If you have the time (and will continue to put the time in), consider setting up a blog. This can be done for free on your Weebly site as well - or it can be added (for free) at any time. It is perfectly fine if you don't feel comfortable having your own blog. The next best thing you can do is comment on other sites that are relevant to your areas of interest. Your comments don't have to be long, but they should be relevant and well written. Do not write anything negative or too controversial. Do make sure there are no spelling errors and use your real name. It can be as simple as, "I found this article to be immensely helpful. I agree with you wrote about XYZ and always consider XYZ when providing care to my patients. Thank you for posting this." Or, you can comment on another poster's comment, "I agree with what ABC said about XYZ, I think it is very important to do blah, blah, blah when working with patients." (Blah, blah, blah is simply a re-statement of what ABC wrote - how easy is that!) This is a good starting point. As you get more comfortable (or more knowledgeable), you can begin writing more relevant and substantial comments, such as "I agree with XYZ, but feel it's also important to consider 123 when providing care." 

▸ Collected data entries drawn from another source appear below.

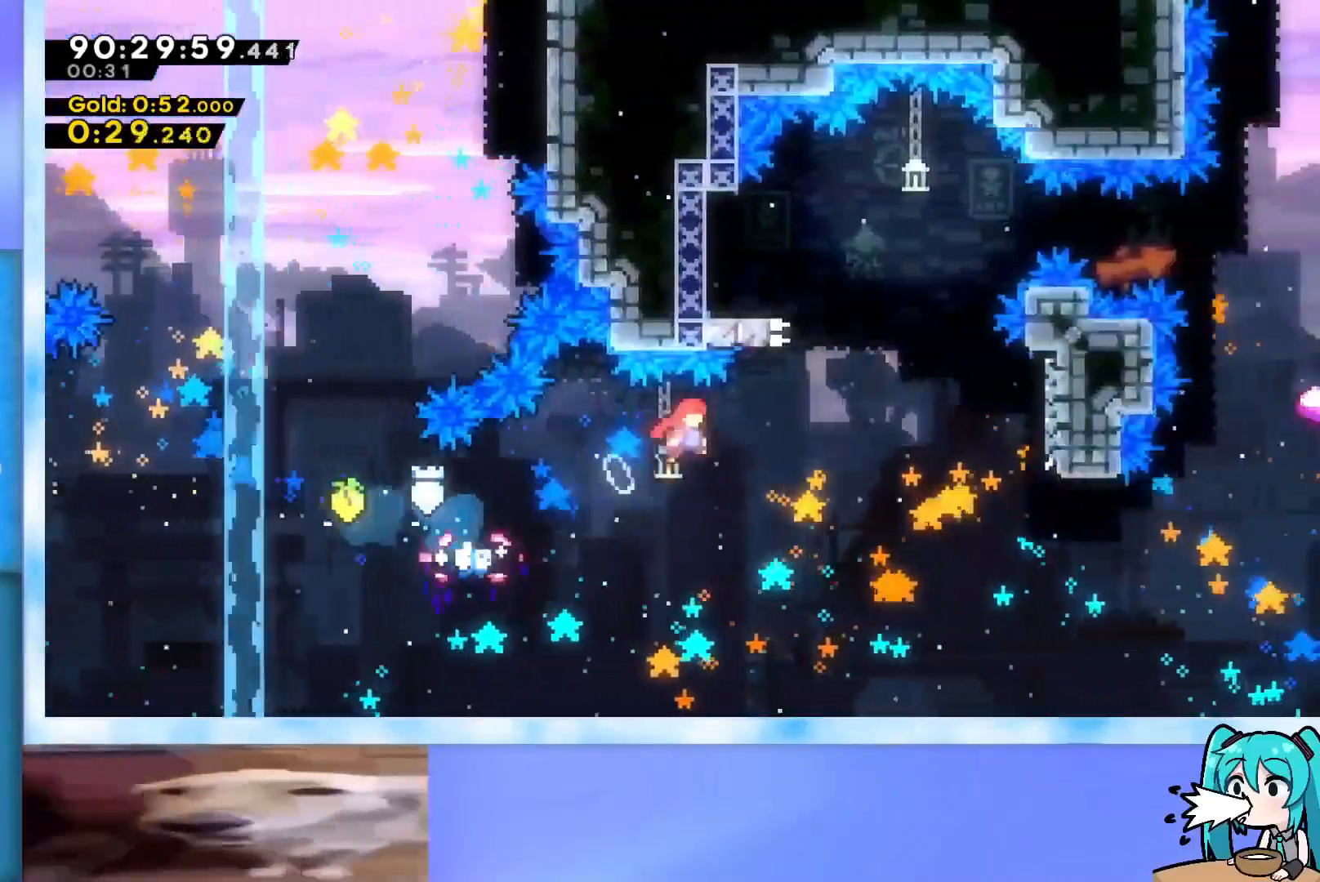
{"keys": ["left"], "events": [[166, "jump", "up"], [166, "right", "up"], [166, "up", "down"], [250, "dash", "down"], [450, "dash", "up"], [450, "up", "up"], [500, "left", "down"]]}
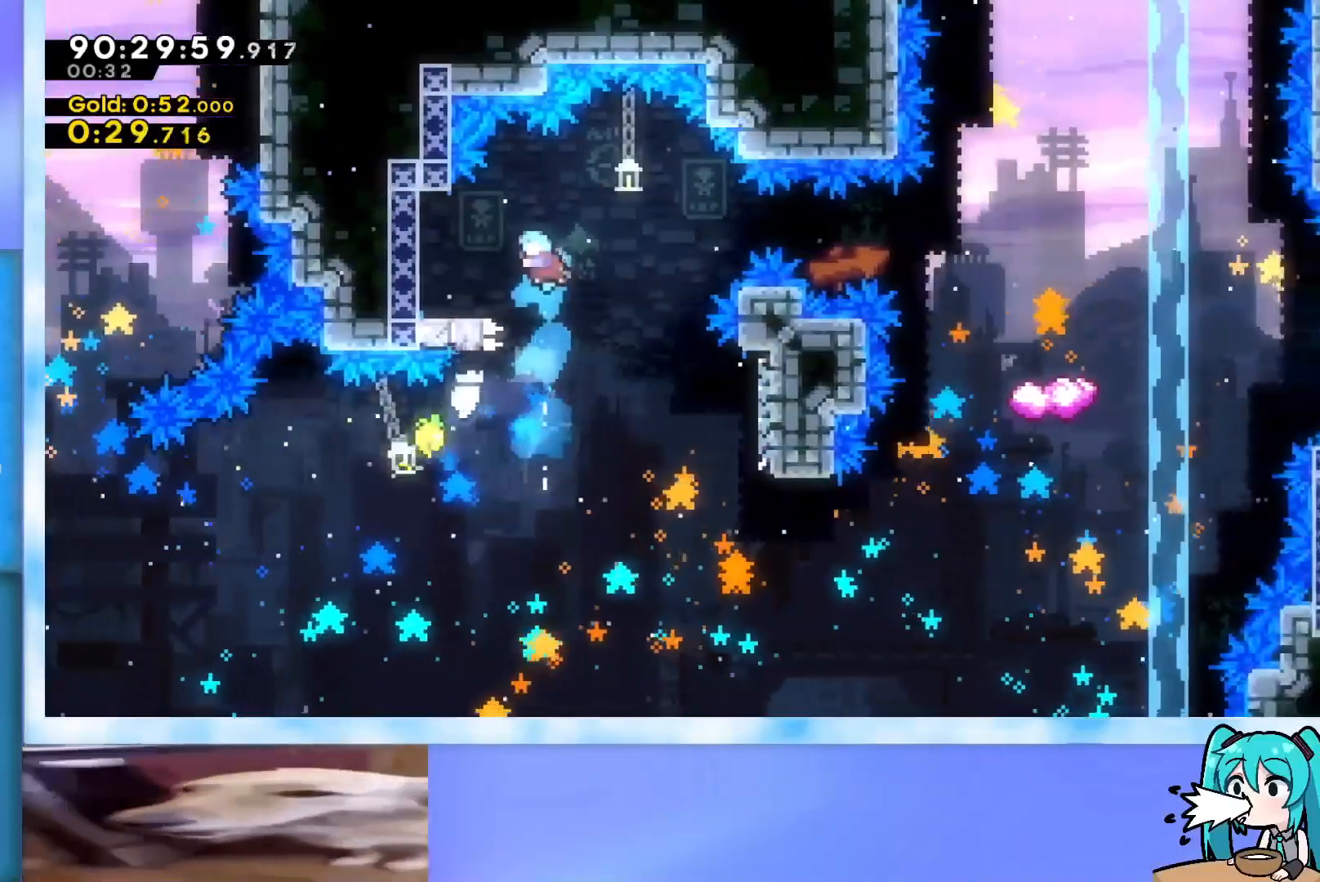
{"keys": ["dash", "down", "right"], "events": [[234, "left", "up"], [367, "dash", "down"], [417, "down", "down"], [417, "left", "down"], [501, "left", "up"], [501, "right", "down"]]}
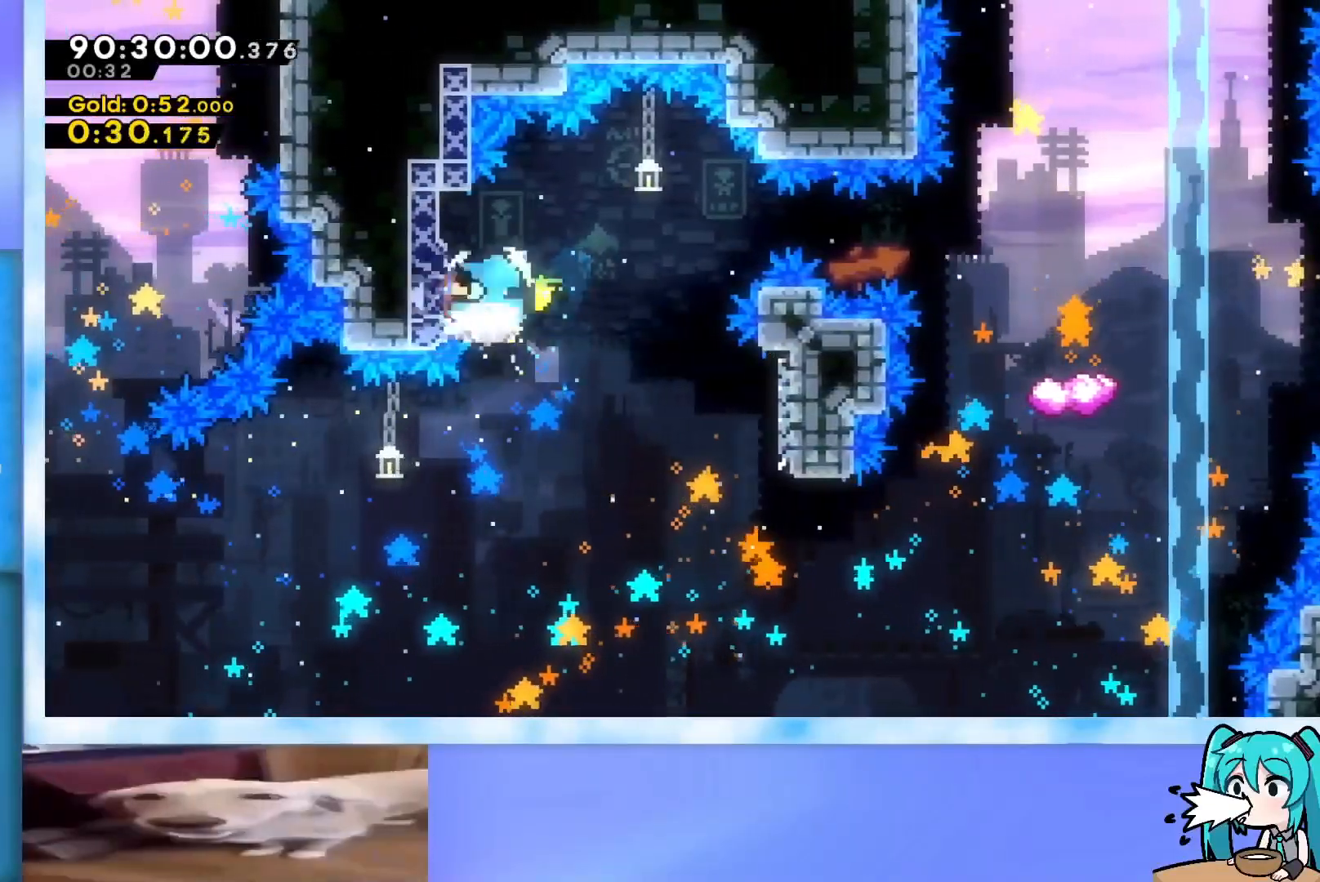
{"keys": ["right"], "events": [[50, "dash", "up"], [50, "down", "up"], [50, "jump", "down"], [483, "jump", "up"]]}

After you've written about a half dozen or comments, check your name again and see what appears. Chances are, your comments will show up on the first page or two of your results. The first page that appears in a Google search is what you really want to improve, however the first three pages are considered important. Try it and see for yourself. And once you see results, keep up the good work. You will see how easy it is to build a positive online identity and may even make a few connections while you're at it. The biggest mistake you can make is to ignore what your online identity reveals to others. Future employers will be looking at you and it's up to you to decide what they will see. 

Also consider setting up an account on Linked In to get your name out there. This is another free site  that is considered a very important tool for job seekers. Not only can you use LinkedIn to show your brand to others, but you can learn (and connect with) potential employers as well. (More about LinkedIn to follow in an article I will be posting soon). Good Luck!